YOUR INSTRUCTIONS:
From the listing below, copy every line with the word "Thrust".

SUPPLIED DATA:

-.-.-

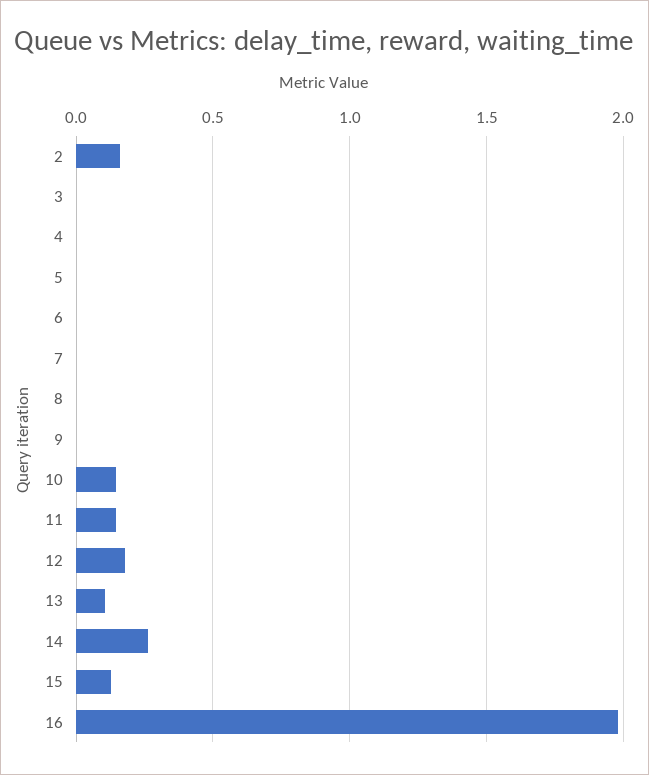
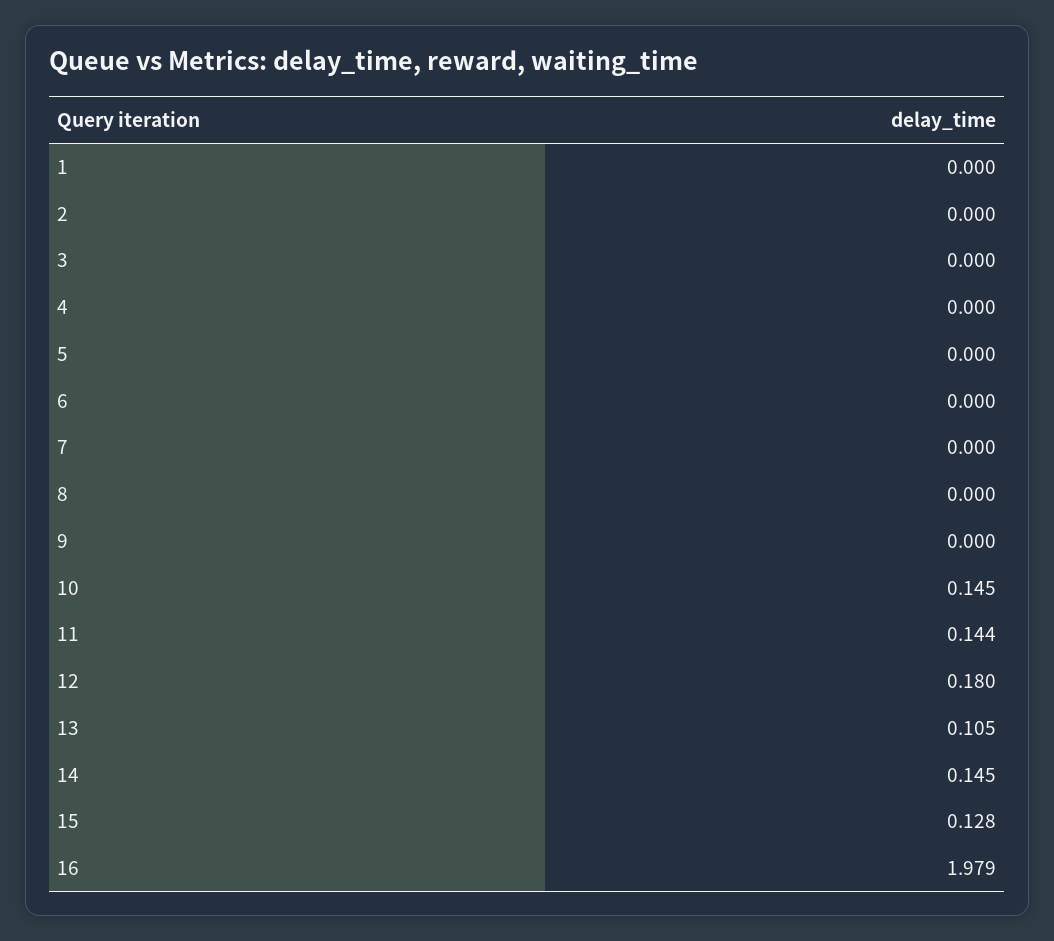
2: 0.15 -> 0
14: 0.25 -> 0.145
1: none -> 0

-.-.-

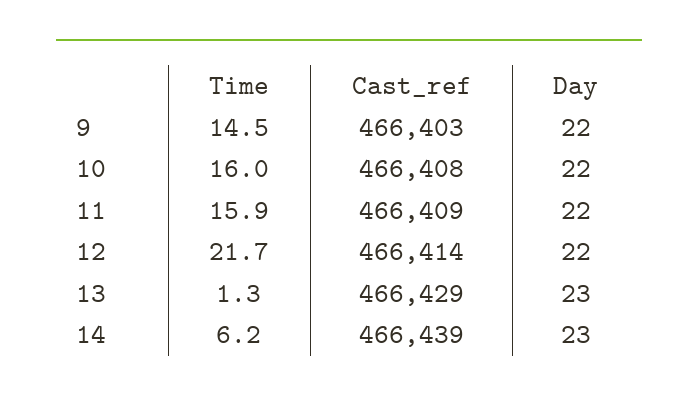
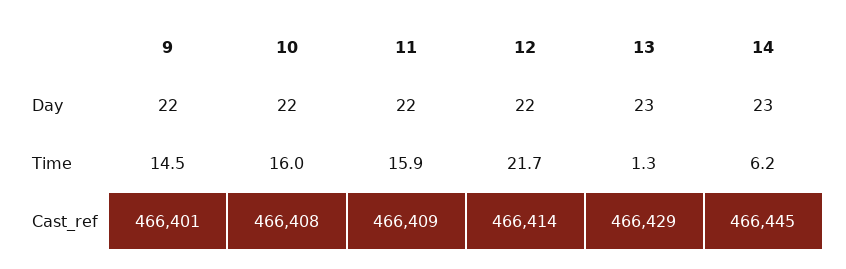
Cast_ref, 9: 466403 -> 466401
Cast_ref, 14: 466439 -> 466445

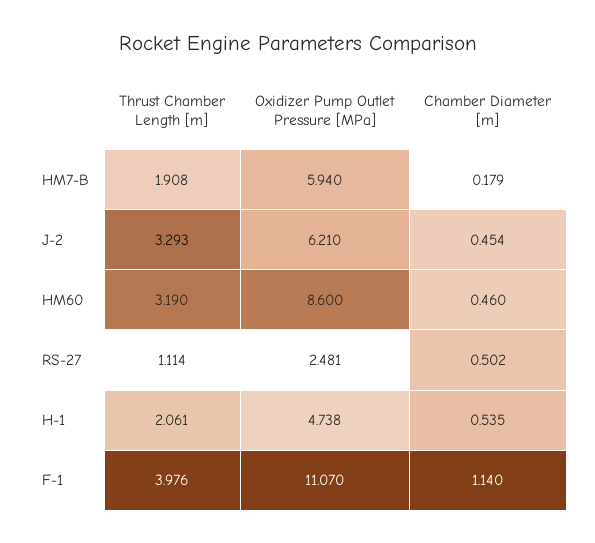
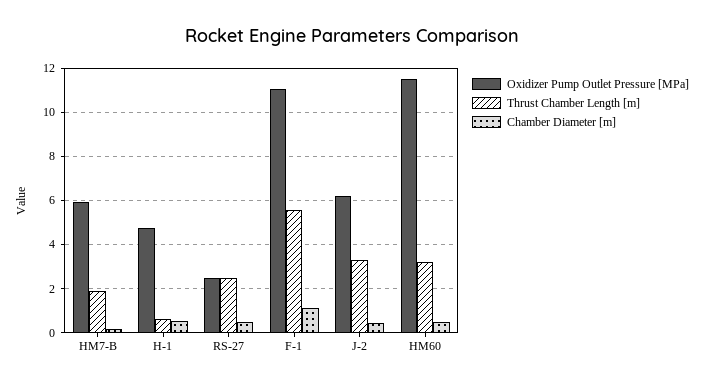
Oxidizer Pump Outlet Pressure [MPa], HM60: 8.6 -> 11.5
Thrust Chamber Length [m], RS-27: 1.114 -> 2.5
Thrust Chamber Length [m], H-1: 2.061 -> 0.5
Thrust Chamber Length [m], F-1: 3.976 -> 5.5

-.-.-

FINISHED TASK:
Thrust Chamber Length [m], RS-27: 1.114 -> 2.5
Thrust Chamber Length [m], H-1: 2.061 -> 0.5
Thrust Chamber Length [m], F-1: 3.976 -> 5.5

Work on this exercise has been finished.